(Beginning of Document passage)
Urinary incontinence, no matter how minor or infrequent it may seem, can be an embarrassing and uncomfortable issue. If you’re having problems with bladder control, Patrick Nosti, MD, FACOG at Urogynecology of Kansas City, can help. Book your incontinence evaluation in our main office or at a satellite location.
UROGYNECOLOGY OF KANSAS CITY | 913.262.3000
Botox for Overactive Bladder
A Guide for Women
1. What is Overactive Bladder (OAB)?
2. How does Botox work for OAB?
3. How effective is Botox for OAB?
4. What are the risks?
5. What can I expect during the procedure? 6. Instructions for after the procedure
What is Overactive Bladder (OAB)?
Overactive bladder is a common condition caused by an involuntary contraction of the bladder muscle (detrusor) leading to urinary frequency, urgency, nighttime voiding, and leakage of urine. This can have a significant impact on your quality of life.
How does Botox work for OAB?
Botox is used in patients who have not gotten relief from medications or other therapies. Botox is injected directly into the bladder and works by blocking nerve impulses to the bladder muscle causing temporary relaxation of the muscle. This can stop uncontrolled bladder contractions to allow for more normal functioning of the bladder.
How effective is Botox for OAB?
Botox takes approximately 2 weeks to work after the procedure. Our goal is to see a 50% reduction in your urinary symptoms after the procedure. This may mean less urinary leakage, less frequent urination, and/or fewer nighttime voids. It is rare that all of your symptoms resolve. Botox treatments typically last an average of 6 months. The procedure may be repeated when the symptoms return.
(End of Document passage)
(Beginning of Data)
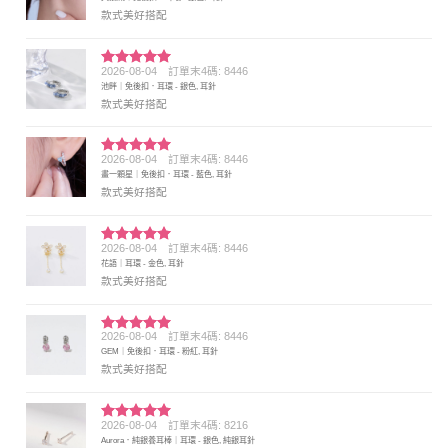
分 5
款式美好搭配
2026-08-04
訂單末4碼: 8446
評分
5
滿
池畔｜免後扣．耳環 - 銀色, 耳針
分 5
款式美好搭配
2026-08-04
訂單末4碼: 8446
評分
5
滿
畫一顆星｜免後扣．耳環 - 藍色, 耳針
分 5
款式美好搭配
2026-08-04
訂單末4碼: 8446
評分
5
滿
花語｜耳環 - 金色, 耳針
分 5
款式美好搭配
2026-08-04
訂單末4碼: 8446
評分
5
滿
GEM｜免後扣．耳環 - 粉紅, 耳針
分 5
款式美好搭配
2026-08-04
訂單末4碼: 8216
評分
5
滿
Aurora．純銀養耳棒｜耳環 - 銀色, 純銀耳針
分 5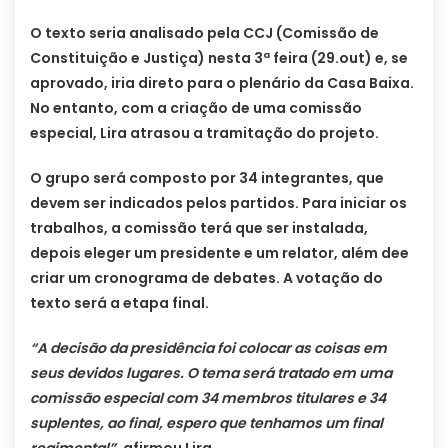
O texto seria analisado pela CCJ (Comissão de
Constituição e Justiça) nesta 3ª feira (29.out) e, se
aprovado, iria direto para o plenário da Casa Baixa.
No entanto, com a criação de uma comissão
especial, Lira atrasou a tramitação do projeto.
O grupo será composto por 34 integrantes, que
devem ser indicados pelos partidos. Para iniciar os
trabalhos, a comissão terá que ser instalada,
depois eleger um presidente e um relator, além dee
criar um cronograma de debates. A votação do
texto será a etapa final.
“A decisão da presidência foi colocar as coisas em
seus devidos lugares. O tema será tratado em uma
comissão especial com 34 membros titulares e 34
suplentes, ao final, espero que tenhamos um final
regimental”
, afirmou Lira.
(End of Data)
In the Botox guide above, turn the paragraph starting "Botox takes approximately 2 weeks" into a short bulleted list that keeps its main facts. These rows come from a different source.

- Botox starts working about 2 weeks after the procedure.
- The goal is a 50% reduction in urinary symptoms: less leakage, less frequent urination, and/or fewer nighttime voids.
- It is rare for all symptoms to go away.
- Treatments last about 6 months on average.
- The procedure can be repeated when symptoms come back.